Le démenti de la présidence n’a pas été rendu public mais aurait été adressé aux deux journaux qui en avaient fait état. Selon le quotidien libéral «Yeni Yuzyil» par ailleurs, le président Suleiman Demirel aurait demandé au vice-premier ministre et ministre des Affaires étrangères Tansu Ciller de mettre fin à sa coalition avec M. Necmettin Erbakan «pour que le régime républicain ne tombe pas dans une crise». Les deux journaux populaires «Hurriyet» et «Sabah» avaient annoncé de leur côté que le chef de l’Etat avait enjoint au premier ministre islamiste de cesser toute activité antilaïque, faute de quoi il devrait en supporter les conséquences.
Demirel reçoit Erbakan
«Il existe une conviction générale selon laquelle vous avez dévié de la voie de la république laïque et démocratique et je partage cette conviction», a déclaré M. Demirel dans cette lettre, selon «Hurriyet».
«Si vous insistez, en tant que gouvernement, dans votre attitude actuelle, le régime sera en danger. L’armée, les universités et la rue sont mal à l’aise aujourd’hui. Vous devez éviter les initiatives qui attiseraient ce malaise», a-t-il encore écrit.
Dans la soirée de jeudi, et comme pour démentir les démentis, le président Demirel recevait M. Erbakan mais rien ne transpirait de l’entretien que les deux hommes ont eu à cette occasion. Dans la journée, «Sabah» avait reproduit des propos attribués au premier ministre, lequel affirmait que son parti, le Refah, avait recueilli 21% des voix aux dernières élections, alors que les prolaïcs ne représentaient que 3% de la population.
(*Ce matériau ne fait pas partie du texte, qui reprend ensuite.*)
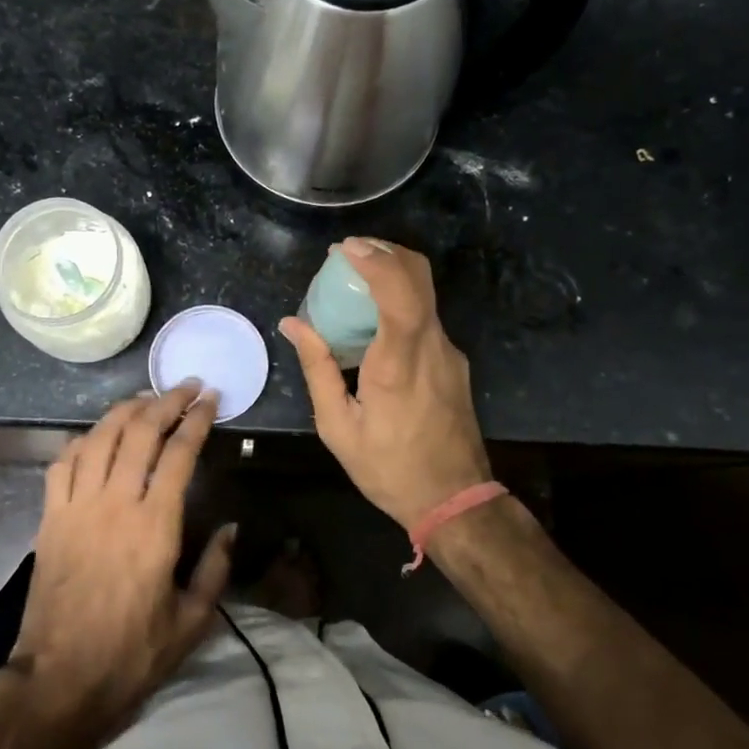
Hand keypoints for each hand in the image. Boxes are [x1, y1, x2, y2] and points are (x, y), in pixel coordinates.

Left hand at [9, 383, 235, 724]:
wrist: (58, 680)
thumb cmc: (131, 654)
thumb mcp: (191, 621)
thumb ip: (216, 568)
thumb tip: (232, 527)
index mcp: (155, 526)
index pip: (179, 453)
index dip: (197, 419)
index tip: (211, 399)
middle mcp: (115, 503)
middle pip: (140, 431)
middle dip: (166, 401)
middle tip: (186, 386)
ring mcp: (76, 506)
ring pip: (100, 437)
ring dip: (125, 409)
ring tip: (146, 398)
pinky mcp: (49, 518)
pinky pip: (64, 462)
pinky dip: (84, 439)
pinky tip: (98, 435)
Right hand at [280, 238, 491, 530]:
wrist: (454, 499)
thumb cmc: (389, 468)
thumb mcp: (339, 426)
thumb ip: (317, 368)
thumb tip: (293, 324)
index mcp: (399, 362)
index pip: (399, 290)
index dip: (375, 259)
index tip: (344, 249)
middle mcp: (432, 346)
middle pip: (420, 276)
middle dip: (385, 252)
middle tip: (347, 254)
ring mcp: (449, 352)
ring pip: (425, 293)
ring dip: (392, 273)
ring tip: (354, 280)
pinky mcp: (454, 362)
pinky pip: (426, 316)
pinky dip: (400, 300)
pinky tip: (373, 320)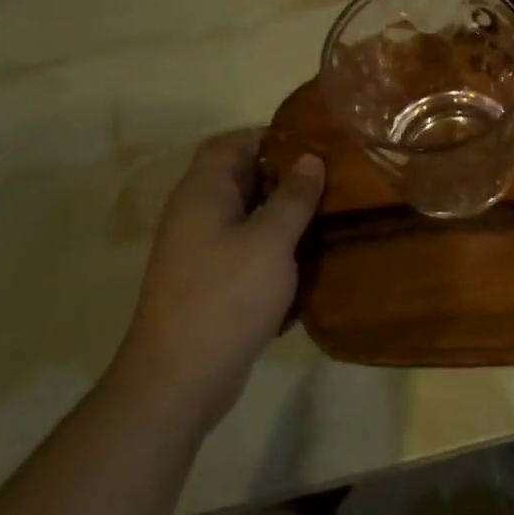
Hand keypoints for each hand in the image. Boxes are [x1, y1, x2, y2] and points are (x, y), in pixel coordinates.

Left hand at [115, 129, 324, 431]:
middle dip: (285, 176)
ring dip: (283, 214)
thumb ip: (293, 197)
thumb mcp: (270, 241)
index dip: (269, 136)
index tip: (313, 144)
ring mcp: (201, 251)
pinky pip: (247, 250)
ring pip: (247, 217)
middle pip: (240, 178)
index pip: (231, 143)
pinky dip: (275, 248)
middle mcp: (196, 215)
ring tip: (330, 214)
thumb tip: (310, 159)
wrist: (180, 378)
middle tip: (333, 179)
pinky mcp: (212, 283)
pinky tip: (309, 257)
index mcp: (203, 193)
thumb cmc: (227, 296)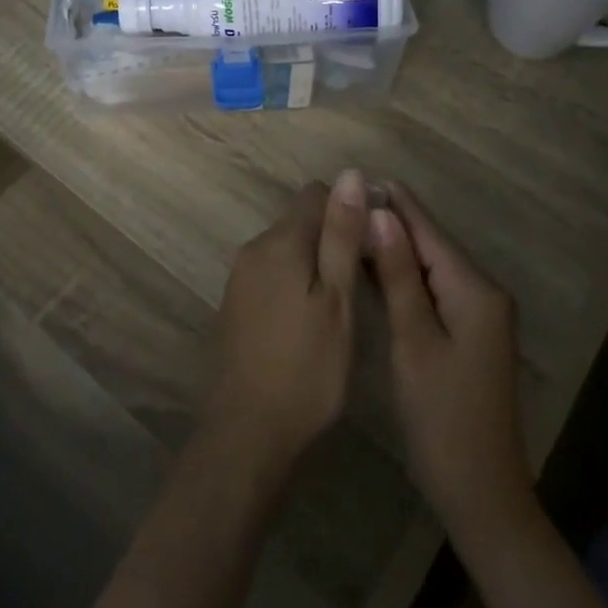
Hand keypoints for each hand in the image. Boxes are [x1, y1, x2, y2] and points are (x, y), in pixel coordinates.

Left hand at [205, 171, 365, 471]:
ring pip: (287, 248)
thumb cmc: (306, 369)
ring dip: (315, 263)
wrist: (246, 433)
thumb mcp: (337, 301)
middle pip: (300, 220)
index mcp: (279, 242)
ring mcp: (240, 277)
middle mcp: (254, 249)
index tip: (371, 245)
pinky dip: (295, 283)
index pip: (316, 194)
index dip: (349, 209)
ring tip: (341, 306)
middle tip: (361, 284)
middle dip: (332, 238)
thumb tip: (351, 174)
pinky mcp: (236, 304)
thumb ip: (342, 236)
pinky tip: (310, 322)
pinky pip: (273, 273)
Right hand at [367, 183, 532, 546]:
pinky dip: (405, 278)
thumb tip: (382, 216)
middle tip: (345, 202)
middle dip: (393, 223)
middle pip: (432, 246)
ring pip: (431, 268)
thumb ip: (399, 276)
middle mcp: (483, 293)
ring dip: (396, 249)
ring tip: (352, 226)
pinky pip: (434, 290)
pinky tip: (374, 269)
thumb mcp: (413, 341)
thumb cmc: (442, 417)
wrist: (480, 492)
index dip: (396, 204)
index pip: (430, 232)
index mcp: (475, 290)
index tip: (361, 177)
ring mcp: (479, 315)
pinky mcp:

En conclusion, il dénonçait «le fascisme de la laïcité en Turquie».
Et à Ankara, des observateurs s’inquiétaient hier du fait que M. Erbakan et ses amis ne semblent pas entendre tous les avertissements qui leur sont prodigués depuis quelques jours.
De fait, mercredi, Mesut Yilmaz, chef du principal parti d’opposition, la Mère Patrie (Anap, droite), avait appelé les partis laïcs à former «un gouvernement de consensus à base étendue afin d’empêcher un coup d’Etat».
Les leaders de trois centrales syndicales avaient lancé un appel similaire «pour sauvegarder le régime démocratique».
Tout cela survient sur fond de tension entre l’armée, gardienne traditionnelle de la laïcité, et Refah, à qui les militaires reprochent une dérive fondamentaliste.
Aujourd’hui vendredi, le tout-puissant Conseil national de sécurité (MGK), où siègent les hauts responsables civils et militaires, doit se réunir pour discuter des activités fondamentalistes dans le pays.
L’ensemble de la presse s’attend que M. Erbakan passe un mauvais moment lors de cette réunion où il sera seul face aux représentants de la Turquie laïque.
Un des vice-présidents du Refah, Aydin Menderes, a estimé que «l’avenir du gouvernement dépend» de cette réunion, ajoutant que le pays «ne peut rester longtemps dans une situation où, tous les matins, on s’interroge sur la possibilité d’un coup d’Etat».
Sur un autre plan, on apprend de source diplomatique à Ankara que le gouvernement s’apprête à rappeler son ambassadeur à Téhéran et son consul général à Ouroumiyeh «pour consultations». En outre, le consul d’Iran à Erzurum a été déclaré persona non grata après avoir vivement critiqué les responsables de l’armée.
Le rappel des deux diplomates turcs s’inscrit dans le cadre d’une crise diplomatique turco-iranienne créée par les propos favorables à la charia (loi coranique) tenus le mois dernier par l’ambassadeur d’Iran à Ankara Mohammad Reza Bagheri. Les deux hommes ont quitté la Turquie la semaine dernière.